Свидетельница и постоянная участница их московской и коктебельской жизни, в неполные сорок лет Ольга Сергеевна оказалась хозяйкой осиротевшего Дома. Так начался новый этап ее жизни — длиною в полстолетия, посвященный сохранению памяти и продолжению жизни Дома, служению ему и кругу его друзей. Из года в год шестого февраля — в день памяти Натальи Алексеевны — она приглашала к себе гостей. Не одно поколение сменилось за ее шумным, веселым столом, и даже в самое последнее время, когда уже мало осталось тех, кто знавал это застолье при жизни «стариков», Ольга Сергеевна буквально обрастала новыми знакомствами, увлекалась ими и увлекала все новых и новых людей своими рассказами, очаровывала и заражала своей необычайной энергией. Силу ей придавало ясное понимание, что речь шла не столько о семейной истории как таковой, сколько о «большой истории», об истории культуры и искусства России. Пропущенная через судьбы нескольких поколений ее семьи, она начинала светиться новыми красками.

Дом и круг его друзей были духовной общностью, живым организмом, который существовал по своим собственным законам, поражая на фоне серой советской повседневности своей необычайной яркостью. Он показывал, что, несмотря ни на что, не прерывается преемственная связь с прошлым русской культуры, с ее так называемым серебряным веком, а через него — с породившей его университетской средой вплоть до знаменитого кружка Николая Станкевича 1830-х годов. Ведь мать Александра Георгиевича, Елена Васильевна Бодиско, была племянницей жены и воспитанницей Александра Владимировича Станкевича, младшего брата Николая, и ее рано потерявшие отца дети выросли в его московском особняке в Чернышевском переулке (сегодня ему возвращено название XVII–XVIII веков — Вознесенский — в честь храма Малое Вознесение), а лето проводили в его воронежском имении Новый Курлак.

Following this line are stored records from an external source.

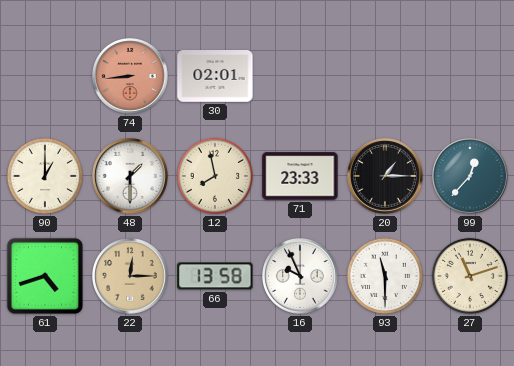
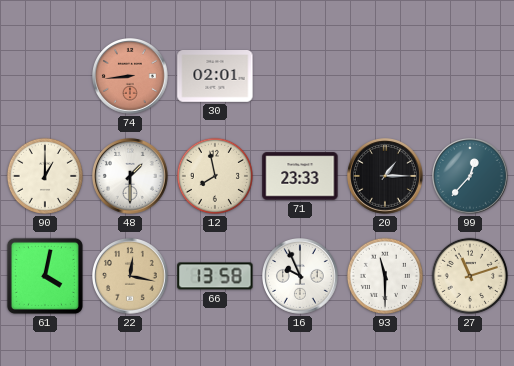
61: 4:42 -> 4:02
22: 12:15 -> 12:17
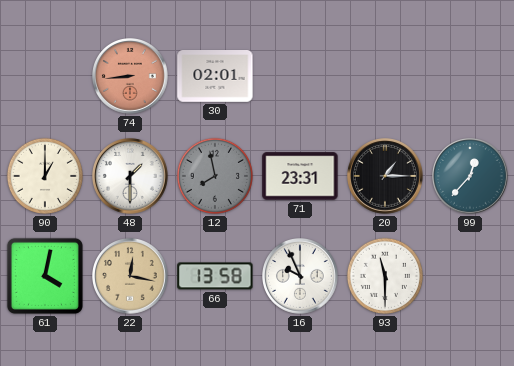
12 dial: cream -> grey
71: 23:33 -> 23:31
27: 11:12 -> none
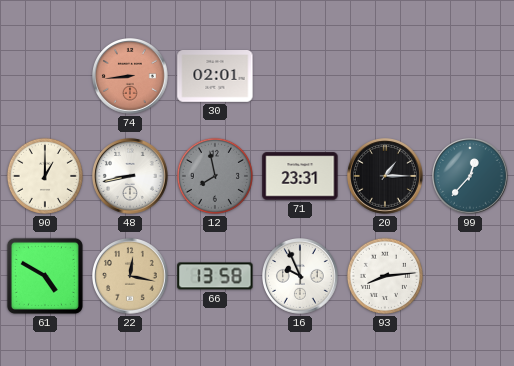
48: 1:30 -> 8:43
61: 4:02 -> 4:50
93: 11:30 -> 8:14
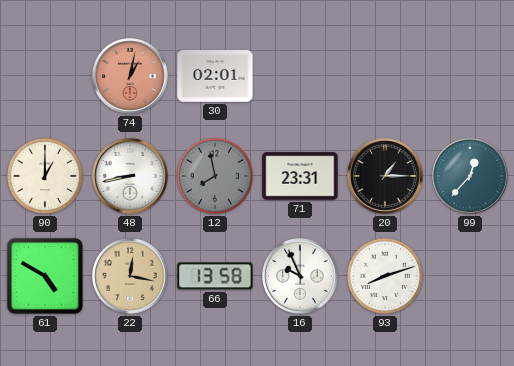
74: 8:44 -> 1:02
93: 8:14 -> 8:12
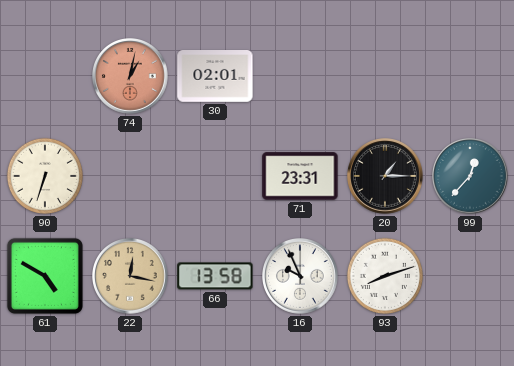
90: 1:00 -> 6:33
48: 8:43 -> none
12: 7:58 -> none
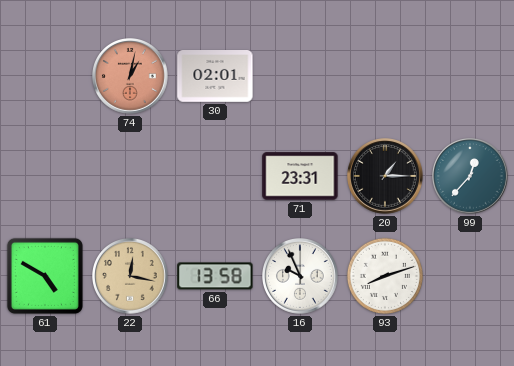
90: 6:33 -> none
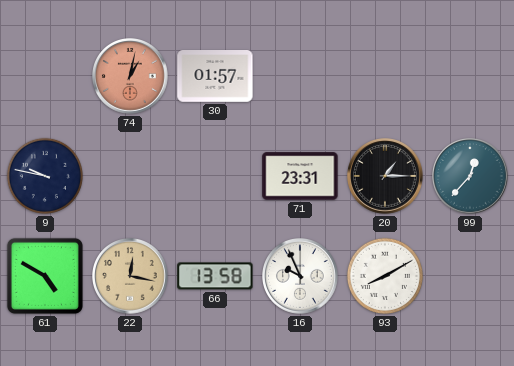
30: 02:01 -> 01:57
9: none -> 9:47
93: 8:12 -> 8:10
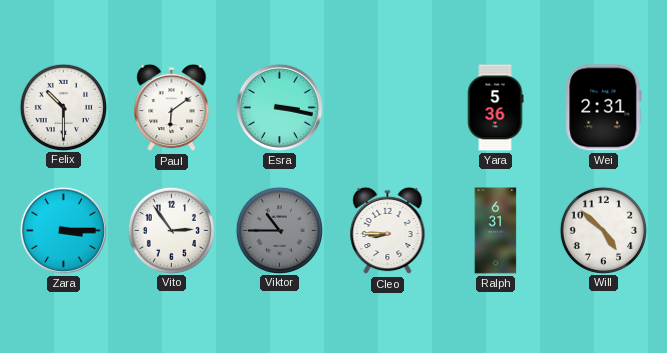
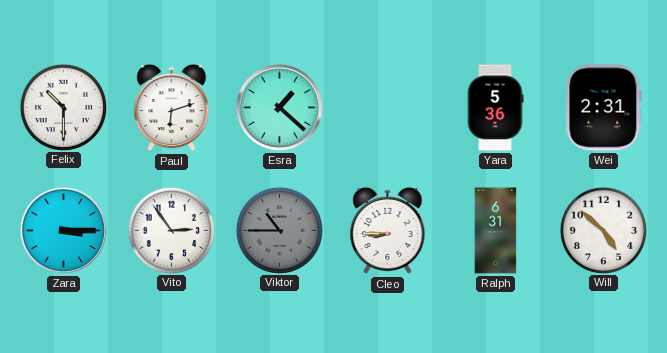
Paul: 6:09 -> 6:12
Esra: 3:17 -> 1:22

Именно к Александру Владимировичу Станкевичу — известному западнику, писателю, критику, биографу и издателю Тимофея Грановского, страстному коллекционеру — восходит и гетеанство братьев Габричевских, и их знание и преклонение перед итальянским искусством, но и — шире — открытость культуре европейской и мировой, древней и современной, в которой они чувствовали себя как дома. Вплоть до революции в особняке Станкевича стоял бюст Георгия Норбертовича Габричевского работы Родена и мастерской, выполненный после смерти ученого по заказу его вдовы. Сегодня он встречает нас в Галерее искусства стран Европы и Америки XIX–XX веков, но путь его туда не обошелся без приключений. Когда в начале 1920-х годов владельцев попросили освободить особняк в Чернышевском переулке (торжественно переименованном тогда же в улицу Станкевича) и туда въехало какое-то советское учреждение, бюст выкинули из окна, но, по счастью, он упал на мягкую землю в сад и не разбился. Александру Георгиевичу пришлось долго обивать пороги музеев, прежде чем ему удалось отдать бюст в Музей нового западного искусства, — притом что работы Родена в России являются редкостью. И это один лишь эпизод из сотни, один только рассказ Ольги Сергеевны из тысячи.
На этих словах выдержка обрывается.